Degraded performance on Phoenix storage

UPDATE – July 07, 2025
An additional two drives failed overnight, introducing additional rebuild tasks in separate pools – we now expect the process to now complete early on July 4th.

Dear Phoenix users,

Summary: The project storage system on Phoenix (/storage/coda1) is slower than normal, due to heavy use and hard drive failures. The rebuild process to spare hard drives is ongoing; until it is complete, some users might experience slower file access on the project storage.

Details: Two hard drives that support the /storage/coda1 project storage failed on 1-July at 3:30am and 9:20am forcing a rebuild of the data to spare drives.

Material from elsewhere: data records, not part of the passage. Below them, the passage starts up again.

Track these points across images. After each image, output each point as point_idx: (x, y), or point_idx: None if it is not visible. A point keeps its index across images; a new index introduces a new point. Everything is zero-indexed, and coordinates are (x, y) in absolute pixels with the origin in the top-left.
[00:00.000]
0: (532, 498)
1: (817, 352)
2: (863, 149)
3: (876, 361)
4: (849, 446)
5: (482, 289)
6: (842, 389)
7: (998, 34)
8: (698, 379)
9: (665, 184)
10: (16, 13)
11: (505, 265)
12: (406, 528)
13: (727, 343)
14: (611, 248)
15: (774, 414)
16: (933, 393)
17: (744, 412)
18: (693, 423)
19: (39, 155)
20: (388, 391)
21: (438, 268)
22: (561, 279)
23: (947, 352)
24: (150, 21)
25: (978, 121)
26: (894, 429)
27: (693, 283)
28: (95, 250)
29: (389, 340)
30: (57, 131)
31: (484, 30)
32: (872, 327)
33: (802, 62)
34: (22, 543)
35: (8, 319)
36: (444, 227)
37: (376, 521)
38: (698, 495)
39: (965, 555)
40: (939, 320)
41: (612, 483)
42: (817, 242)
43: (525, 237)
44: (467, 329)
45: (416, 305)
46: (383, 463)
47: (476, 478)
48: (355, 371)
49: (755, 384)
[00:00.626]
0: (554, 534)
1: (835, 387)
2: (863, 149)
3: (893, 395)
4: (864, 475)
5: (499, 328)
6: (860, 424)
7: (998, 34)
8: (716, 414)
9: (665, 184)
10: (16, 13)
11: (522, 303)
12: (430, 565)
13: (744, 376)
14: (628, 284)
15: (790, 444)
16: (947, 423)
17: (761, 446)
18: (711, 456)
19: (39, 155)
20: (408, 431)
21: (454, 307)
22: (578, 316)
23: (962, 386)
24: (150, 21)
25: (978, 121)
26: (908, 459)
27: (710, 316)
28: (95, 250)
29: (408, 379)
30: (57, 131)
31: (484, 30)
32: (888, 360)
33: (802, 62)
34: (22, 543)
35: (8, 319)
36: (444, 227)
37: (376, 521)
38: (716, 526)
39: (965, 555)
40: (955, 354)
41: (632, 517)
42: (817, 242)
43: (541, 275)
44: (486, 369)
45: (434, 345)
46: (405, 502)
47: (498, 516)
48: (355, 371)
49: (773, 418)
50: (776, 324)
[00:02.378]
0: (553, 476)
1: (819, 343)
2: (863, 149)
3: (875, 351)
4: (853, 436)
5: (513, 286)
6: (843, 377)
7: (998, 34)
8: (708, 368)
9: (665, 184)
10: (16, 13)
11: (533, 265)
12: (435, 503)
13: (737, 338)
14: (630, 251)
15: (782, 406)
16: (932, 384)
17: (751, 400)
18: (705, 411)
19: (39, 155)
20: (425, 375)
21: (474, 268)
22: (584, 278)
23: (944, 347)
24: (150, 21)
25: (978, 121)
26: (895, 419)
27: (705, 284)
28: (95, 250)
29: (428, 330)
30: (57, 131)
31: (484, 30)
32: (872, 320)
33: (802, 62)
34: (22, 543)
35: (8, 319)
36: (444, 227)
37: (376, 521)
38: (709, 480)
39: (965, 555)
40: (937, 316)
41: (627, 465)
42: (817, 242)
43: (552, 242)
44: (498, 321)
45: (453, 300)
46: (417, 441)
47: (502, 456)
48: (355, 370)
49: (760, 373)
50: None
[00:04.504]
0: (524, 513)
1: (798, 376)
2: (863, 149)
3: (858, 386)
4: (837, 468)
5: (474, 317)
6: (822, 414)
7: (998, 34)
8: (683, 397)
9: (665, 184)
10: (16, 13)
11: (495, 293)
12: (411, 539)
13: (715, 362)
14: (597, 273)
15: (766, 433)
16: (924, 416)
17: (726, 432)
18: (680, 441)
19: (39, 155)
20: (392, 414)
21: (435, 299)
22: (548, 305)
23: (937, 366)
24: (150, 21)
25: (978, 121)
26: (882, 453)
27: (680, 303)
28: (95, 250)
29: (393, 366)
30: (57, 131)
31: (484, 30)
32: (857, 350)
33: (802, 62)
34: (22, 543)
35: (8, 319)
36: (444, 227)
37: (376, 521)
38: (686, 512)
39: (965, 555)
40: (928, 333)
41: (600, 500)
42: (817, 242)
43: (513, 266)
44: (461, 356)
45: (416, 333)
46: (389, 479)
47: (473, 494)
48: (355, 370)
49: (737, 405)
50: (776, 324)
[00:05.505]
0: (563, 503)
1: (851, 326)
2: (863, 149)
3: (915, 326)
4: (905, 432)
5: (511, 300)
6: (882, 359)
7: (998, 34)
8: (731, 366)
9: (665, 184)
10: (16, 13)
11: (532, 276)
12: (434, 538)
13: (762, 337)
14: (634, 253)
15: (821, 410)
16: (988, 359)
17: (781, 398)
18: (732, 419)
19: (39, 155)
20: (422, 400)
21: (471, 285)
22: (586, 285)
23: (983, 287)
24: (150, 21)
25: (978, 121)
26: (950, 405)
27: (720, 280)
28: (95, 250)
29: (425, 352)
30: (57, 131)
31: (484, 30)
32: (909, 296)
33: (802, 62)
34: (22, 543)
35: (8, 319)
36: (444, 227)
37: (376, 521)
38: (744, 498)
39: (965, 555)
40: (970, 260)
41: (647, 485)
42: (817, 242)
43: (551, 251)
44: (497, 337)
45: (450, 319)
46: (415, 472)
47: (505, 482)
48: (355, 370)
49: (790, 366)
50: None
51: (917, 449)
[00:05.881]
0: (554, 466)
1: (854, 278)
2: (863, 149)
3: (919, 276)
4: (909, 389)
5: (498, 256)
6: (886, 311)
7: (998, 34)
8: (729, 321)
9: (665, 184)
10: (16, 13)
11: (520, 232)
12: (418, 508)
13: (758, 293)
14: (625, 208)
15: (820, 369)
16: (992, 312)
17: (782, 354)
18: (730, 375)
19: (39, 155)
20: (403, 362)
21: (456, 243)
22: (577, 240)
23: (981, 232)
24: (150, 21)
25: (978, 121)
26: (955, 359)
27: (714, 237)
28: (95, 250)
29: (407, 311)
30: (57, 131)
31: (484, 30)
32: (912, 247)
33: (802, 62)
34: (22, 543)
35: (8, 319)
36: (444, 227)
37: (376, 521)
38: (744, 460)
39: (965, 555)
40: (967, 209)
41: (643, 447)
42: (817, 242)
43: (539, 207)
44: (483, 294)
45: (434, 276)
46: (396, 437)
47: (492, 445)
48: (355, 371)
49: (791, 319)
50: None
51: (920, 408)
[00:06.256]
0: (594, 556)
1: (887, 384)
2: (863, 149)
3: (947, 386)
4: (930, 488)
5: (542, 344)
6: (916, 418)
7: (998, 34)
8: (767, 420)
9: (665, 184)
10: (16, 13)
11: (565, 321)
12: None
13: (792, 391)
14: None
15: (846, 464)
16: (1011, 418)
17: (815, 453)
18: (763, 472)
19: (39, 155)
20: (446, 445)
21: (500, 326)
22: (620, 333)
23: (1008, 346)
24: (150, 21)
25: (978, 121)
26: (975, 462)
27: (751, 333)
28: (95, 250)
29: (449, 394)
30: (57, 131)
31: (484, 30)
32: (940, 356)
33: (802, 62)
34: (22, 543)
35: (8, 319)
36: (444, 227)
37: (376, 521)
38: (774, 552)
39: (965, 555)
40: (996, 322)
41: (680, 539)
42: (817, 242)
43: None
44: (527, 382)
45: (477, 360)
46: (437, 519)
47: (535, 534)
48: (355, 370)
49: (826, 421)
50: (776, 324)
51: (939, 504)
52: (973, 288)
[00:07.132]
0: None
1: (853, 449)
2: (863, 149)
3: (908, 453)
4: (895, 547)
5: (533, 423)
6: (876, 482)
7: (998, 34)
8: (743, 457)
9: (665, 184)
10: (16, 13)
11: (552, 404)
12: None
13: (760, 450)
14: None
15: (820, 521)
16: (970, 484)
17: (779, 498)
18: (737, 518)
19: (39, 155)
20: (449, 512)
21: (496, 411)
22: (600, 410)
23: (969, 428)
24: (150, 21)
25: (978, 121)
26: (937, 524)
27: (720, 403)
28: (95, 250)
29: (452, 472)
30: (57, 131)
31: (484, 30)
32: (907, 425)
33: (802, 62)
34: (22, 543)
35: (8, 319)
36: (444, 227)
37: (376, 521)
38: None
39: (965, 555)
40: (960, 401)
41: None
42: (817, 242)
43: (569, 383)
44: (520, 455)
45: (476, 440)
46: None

This rebuild usually takes 24-30 hours to complete. We are closely monitoring the rebuilding process, which we expect to complete on July 2 around noon. In addition, we are temporarily moving file services from one metadata server to another and back to rebalance the load across all available systems.

Impact: Access to files is slower than usual during the drive rebuild and metadata server migration process. There is no data loss for any users. For the affected users, the degradation of performance can be observed on the login as well as compute nodes. The file system will continue to be operational while the rebuilds are running in the background. Access to the Phoenix cluster is not impacted, and the scheduler is processing jobs at a normal rate.

We thank you for your patience as we are working to solve the problem.